_Texte extrait_:
* * * * * * *

Jour 10 – 26/03/2020 – Une journée sensationnelle

Ces deux derniers jours ont été riches de peu. Être confiné n’aide pas toujours à trouver l’inspiration et raconter mon quotidien serait un tantinet lassant.

On peut essayer :
Je me suis levée à 8h46 ou 47 environ. J’ai fait un café et puis, sans grand étonnement, je l’ai bu.
Soudain, j’ai pris mon ordinateur. Il n’était plus branché et il n’avait presque plus de batterie. J’étais coincée. Je ne trouvais pas le câble. Il allait s’éteindre et je ne pouvais rien faire contre.
Finalement, j’ai réussi.
Remise de mes émotions, j’ai commencé à regarder l’actualité du jour. J’étais heureuse ! Heureuse d’être jeudi car l’horoscope de Rob Brezsny était publié dans Courrier international. J’ai lu :
« À 55 ans, l’écrivain britannique Thomas Hardy, Gémeaux comme toi, avait publié dix-huit romans et nombre de nouvelles et recueils poétiques qui lui valurent d’être pressenti deux fois pour le Nobel de littérature. Puis, découragé par une critique négative, il n’écrivit plus une ligne pendant les trente-deux dernières années de sa vie. J’entrevois un virage similaire dans ton parcours, Gémeaux : le temps est peut-être venu de renoncer à une passion qui n’a pas connu le succès escompté… »

* * * * * * *

_Entrées fournies_:
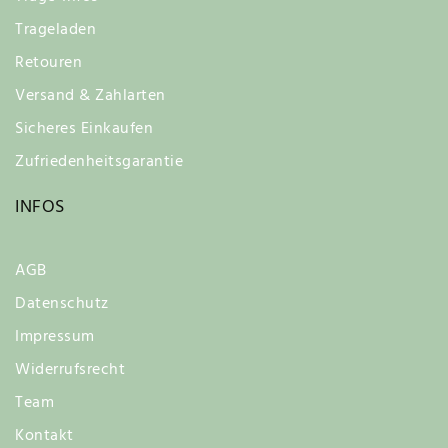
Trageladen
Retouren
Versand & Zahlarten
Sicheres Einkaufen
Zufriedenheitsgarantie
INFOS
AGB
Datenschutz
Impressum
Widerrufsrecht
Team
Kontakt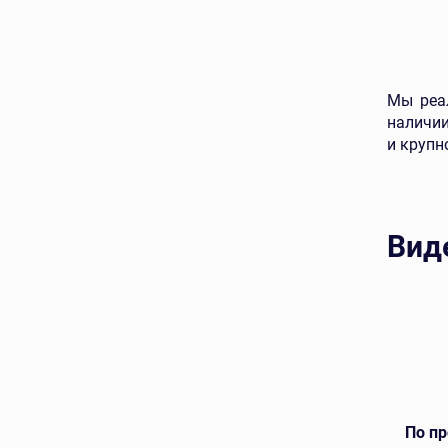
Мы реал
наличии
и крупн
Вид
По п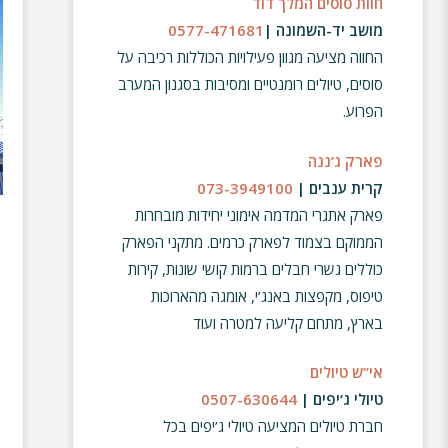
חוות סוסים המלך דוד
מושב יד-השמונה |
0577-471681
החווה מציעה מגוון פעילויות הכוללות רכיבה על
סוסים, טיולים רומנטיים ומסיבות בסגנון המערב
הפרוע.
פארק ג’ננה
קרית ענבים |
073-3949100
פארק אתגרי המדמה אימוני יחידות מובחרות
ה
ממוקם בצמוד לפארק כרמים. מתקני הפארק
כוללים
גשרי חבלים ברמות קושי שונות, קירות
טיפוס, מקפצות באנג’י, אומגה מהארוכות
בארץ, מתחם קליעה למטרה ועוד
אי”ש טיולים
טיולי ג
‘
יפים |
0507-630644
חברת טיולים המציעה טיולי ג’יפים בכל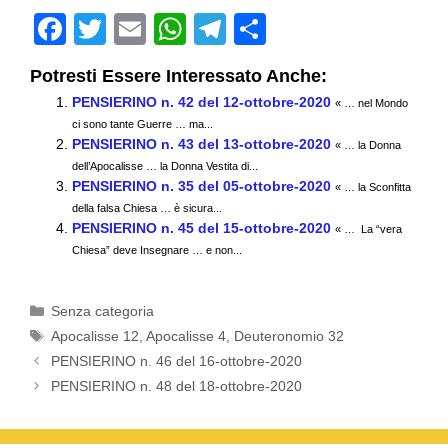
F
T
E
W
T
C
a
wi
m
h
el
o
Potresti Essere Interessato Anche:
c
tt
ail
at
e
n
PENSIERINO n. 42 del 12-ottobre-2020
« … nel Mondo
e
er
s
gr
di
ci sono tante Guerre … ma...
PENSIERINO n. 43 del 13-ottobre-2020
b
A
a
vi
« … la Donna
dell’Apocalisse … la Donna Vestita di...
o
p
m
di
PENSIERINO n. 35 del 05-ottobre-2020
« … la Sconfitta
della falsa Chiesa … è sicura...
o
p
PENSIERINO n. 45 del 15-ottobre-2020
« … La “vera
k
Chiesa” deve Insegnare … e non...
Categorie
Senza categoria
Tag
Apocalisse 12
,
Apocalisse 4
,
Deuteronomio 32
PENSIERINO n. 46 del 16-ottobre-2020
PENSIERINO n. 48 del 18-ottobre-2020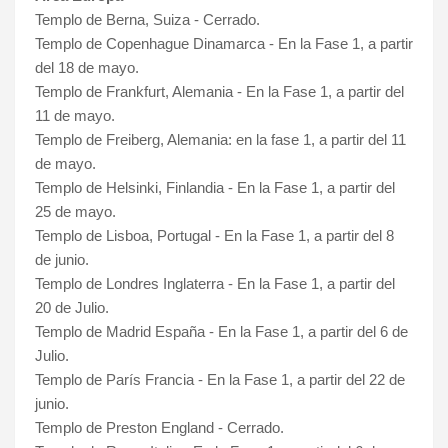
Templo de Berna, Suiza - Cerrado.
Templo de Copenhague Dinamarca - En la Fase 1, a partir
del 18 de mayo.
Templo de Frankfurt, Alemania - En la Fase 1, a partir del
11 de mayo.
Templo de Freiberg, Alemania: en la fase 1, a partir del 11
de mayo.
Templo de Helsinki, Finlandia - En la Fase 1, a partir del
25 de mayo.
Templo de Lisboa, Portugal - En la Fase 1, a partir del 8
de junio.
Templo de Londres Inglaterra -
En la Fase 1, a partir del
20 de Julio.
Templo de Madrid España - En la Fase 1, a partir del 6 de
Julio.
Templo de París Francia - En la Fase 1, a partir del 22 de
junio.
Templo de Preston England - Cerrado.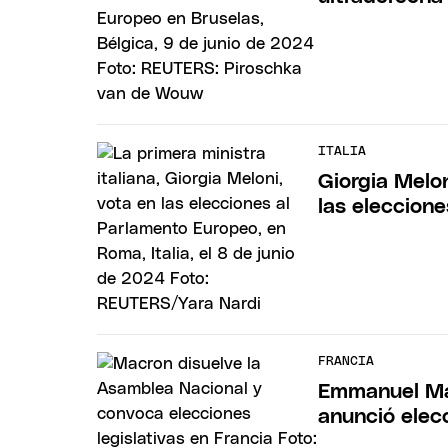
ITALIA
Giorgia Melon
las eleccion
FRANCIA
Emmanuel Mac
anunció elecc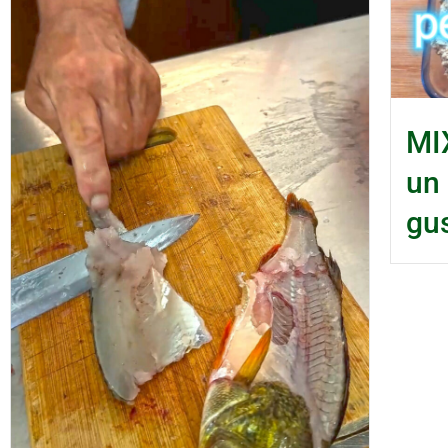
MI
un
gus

* * * * * * *

_Liste des activités_:
A – Recopiez sans rien changer, dans le récit du dixième jour de confinement, le passage qui va de « On peut essayer » jusqu'à « Finalement, j’ai réussi. ».
B – Quelle suite donneriez-vous au récit du dixième jour de confinement ? Rédigez-la à partir de sa dernière phrase.

_Corrigé des exercices_:
A –
On peut essayer :
Je me suis levée à 8h46 ou 47 environ. J’ai fait un café et puis, sans grand étonnement, je l’ai bu.
Soudain, j’ai pris mon ordinateur. Il n’était plus branché et il n’avait presque plus de batterie. J’étais coincée. Je ne trouvais pas le câble. Il allait s’éteindre et je ne pouvais rien faire contre.
Finalement, j’ai réussi.

B –
Affligée, j’ai décidé de retourner au lit.
Puis j’ai lu la suite :
«Poisson d’avril ! Que t’importe la critique ? Ce n’est certainement pas le moment de perdre espoir et confiance ! Consacre-toi pleinement à tes passions!»
Je me suis donc relevée.
Brusquement, je me suis aperçue qu’il ne me restait plus que des miettes de tabac. Il fallait que j’agisse ! Et, en moi, je savais quoi faire.
J’ai attrapé mon blouson, j’ai enfilé mes chaussures et je suis sortie de chez moi. Bravant la police, la loi, que dis-je, la loi, bravant le gouvernement tout entier, je suis descendue au bureau de tabac-presse sans mon attestation. Je craignais qu’à tout instant, surgissant de la forêt, un policier ne se jette sur moi pour me donner un PV.
Arrivée au bureau de tabac-presse, j’étais soulagée. Je n’avais croisé aucun agent de la loi.
J’ai voulu commander mais il n’y avait plus qu’un seul paquet de mon tabac préféré !!! Qu’allais-je faire ?… Choisir du tabac sans additif et garder mes valeurs en pensant à ma santé, ou bien allais-je prendre une marque dont j’appréciais le goût mais qui détruirait mes poumons comme mon intégrité ? (Ce n’est qu’un peu plus tard que j’ai pensé que le tabac, de toute façon, n’est pas bon pour la santé.) Mais dans l’immédiat de cette péripétie, il me fallait trouver une solution à ce dilemme insoutenablement tragique qui…

… Enfin voilà. J’imagine que chacun s’occupe comme il peut.

Au bureau de tabac-presse, j’ai tout de même trouvé matière à penser.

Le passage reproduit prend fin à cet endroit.